= Nakayama Tunnel (Niigata Prefecture) =

Nakayama Tunnel (中山隧道, Nakayama zuidō) is unused tunnel on National Route 291 in Niigata, Japan. It is located at between Naganuma and Uonuma. Its length is 922 m and this is longest hand‐cut tunnel in Japan.

It made in between 1933 and 1949 by residents in Komatsukura settlement (小松倉地区, Komatsukura chiku), old Yamakoshi Village. In 1998, new tunnel for vehicles was opened and old tunnel have been preserved as historic site. It is known that construction of new tunnel was involved with Kakuei Tanaka.

There is a documentary film named " (掘るまいか 手掘り中山隧道の記録, Horumaika Tebori Nakayama-Zuido no Kiroku)" directed by Shinichi Hashimoto. It is designated on Civil Engineering Heritage Sites Selection by Japan Society of Civil Engineers in 2006.

== Construction ==
Komatsukura settlement, Yamakoshi Village is surrounded by mountains and its residents have to go to Koide Town through Hirokami Village where cross from Nakayama Pass (中山峠, Nakayama touge) in order to go shopping or to hospital until 1949. It usually took more than an hour to cross Nakayama Pass. In the winter, it was hard to pass since snow fall is in excess of 4 m and sometimes there are snowstorm.

The residents discussed and decided to build a tunnel in 1932. The construction began from November 12, 1932. The residents had dug it by human power using pickaxes without hope the future.

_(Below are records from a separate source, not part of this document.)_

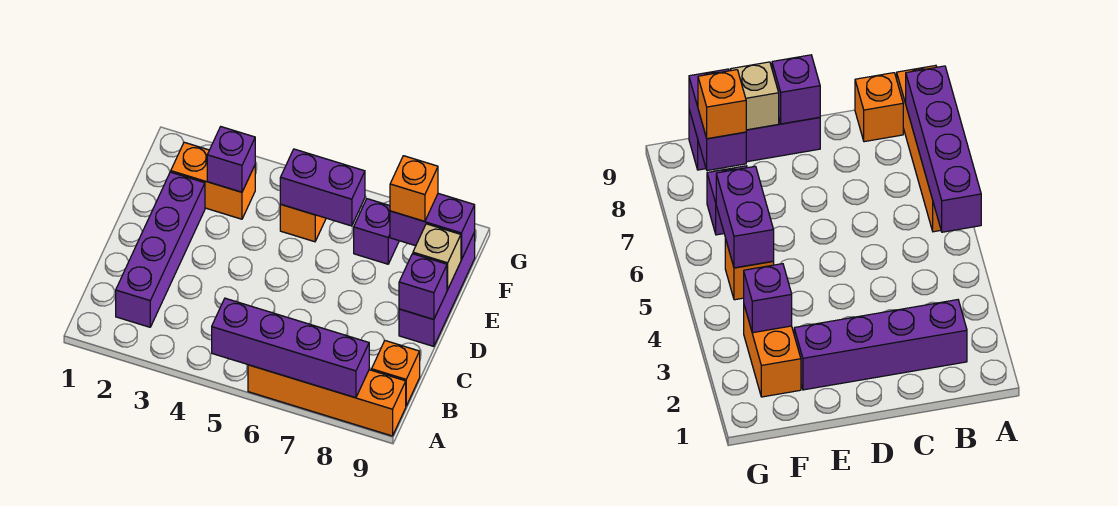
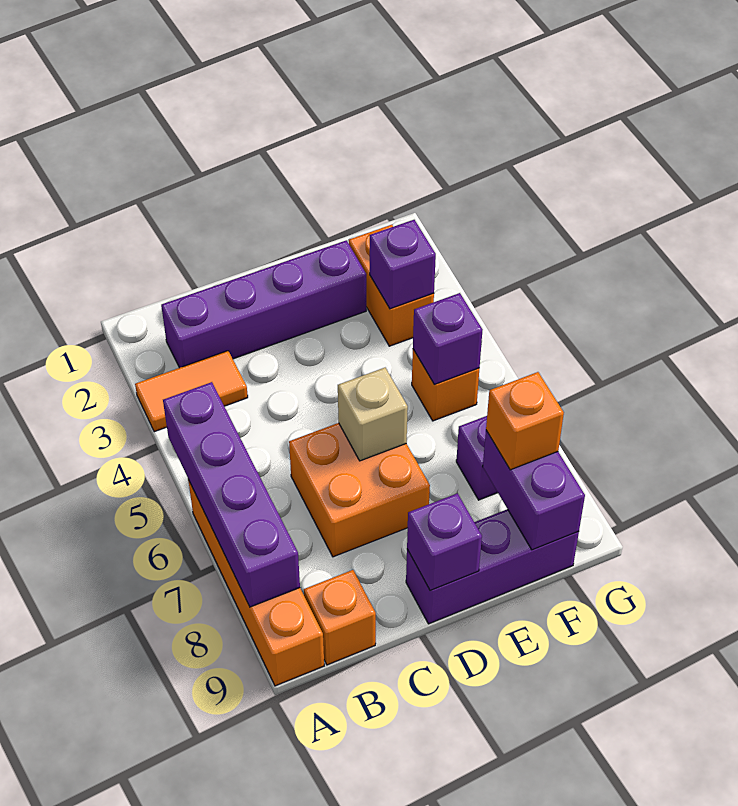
none -> orange 1x2 tile [135,351,248,432]
none -> orange 2x2 brick [289,423,430,557]
tan 1x1 brick [413,224,461,290] -> tan 1x1 brick moved to [338,368,408,461]
purple 1x2 brick [280,149,365,226] -> purple 1x1 brick [413,293,482,385]

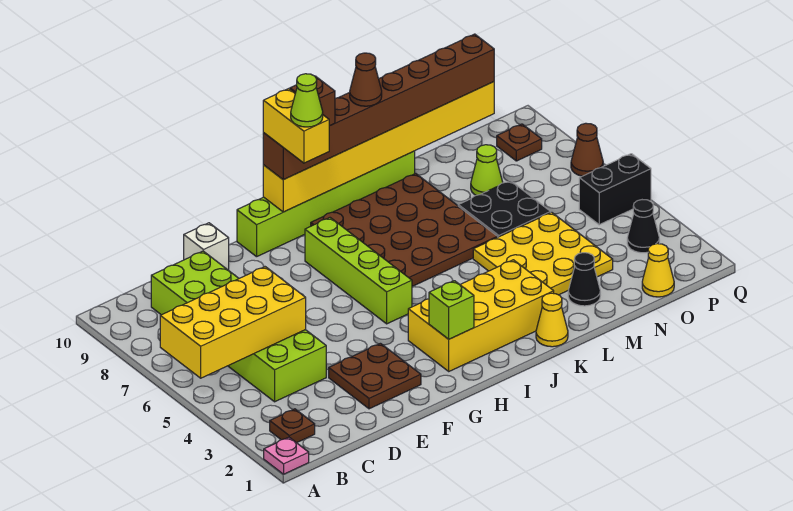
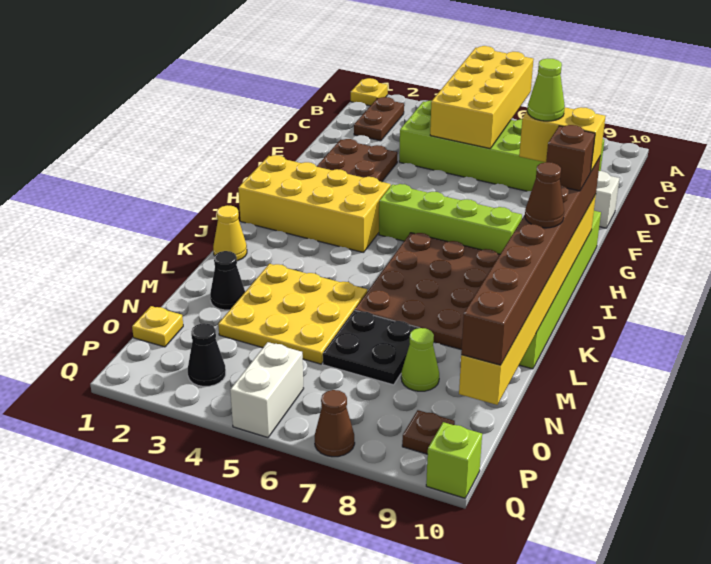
pink 1x1 plate [264,437,309,474] -> yellow 1x1 plate [351,78,388,106]
brown 1x1 plate [270,409,315,443] -> brown 1x2 plate [354,97,404,141]
yellow 2x4 brick [408,260,554,371] -> yellow 2x4 brick turned to [238,155,391,253]
lime 1x1 brick [429,281,474,339] -> lime 1x1 brick moved to [426,422,482,498]
yellow 1x1 cone [642,244,674,297] -> yellow 1x1 plate [132,306,183,347]
black 1x2 brick [579,154,651,225] -> white 1x2 brick [230,342,304,438]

Pacific War had stopped this construction for almost four years giving priority the war and it restarted in 1947.

In 1949, pasting more than fifteen years from starting construction, the tunnel was opened to the opposite side. It made the resident's living environment improved. Nakayama Pass can be now passed by 20 minutes even if snow fall.

== After constitutions ==
Its width is 1.4 m and height is 1.5 at that time. Its widening work have done many times and it designated as route of National Route 219 in 1982. After the designation, new Nakayama Tunnel (中山トンネル, Nakayama ton'nel) was open in 1998 in part of National Route improvement undertaking and old Nakayama Tunnel ended a function as community road from 1949.